[Task statement] Repeat every line of text in the items below exactly as it appears, leaving out the pictures.

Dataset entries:
• • • • •

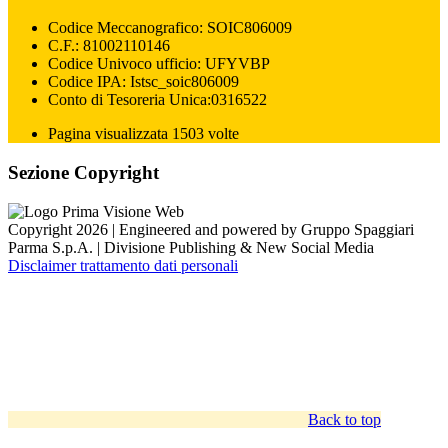
Codice Meccanografico: SOIC806009
C.F.: 81002110146
Codice Univoco ufficio: UFYVBP
Codice IPA: Istsc_soic806009
Conto di Tesoreria Unica:0316522
Pagina visualizzata 1503 volte
Sezione Copyright
Copyright 2026 | Engineered and powered by Gruppo Spaggiari
Parma S.p.A. | Divisione Publishing & New Social Media
Disclaimer trattamento dati personali
Back to top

• • • • •

[Result below]
Codice Meccanografico: SOIC806009
C.F.: 81002110146
Codice Univoco ufficio: UFYVBP
Codice IPA: Istsc_soic806009
Conto di Tesoreria Unica:0316522
Pagina visualizzata 1503 volte
Sezione Copyright
Copyright 2026 | Engineered and powered by Gruppo Spaggiari
Parma S.p.A. | Divisione Publishing & New Social Media
Disclaimer trattamento dati personali
Back to top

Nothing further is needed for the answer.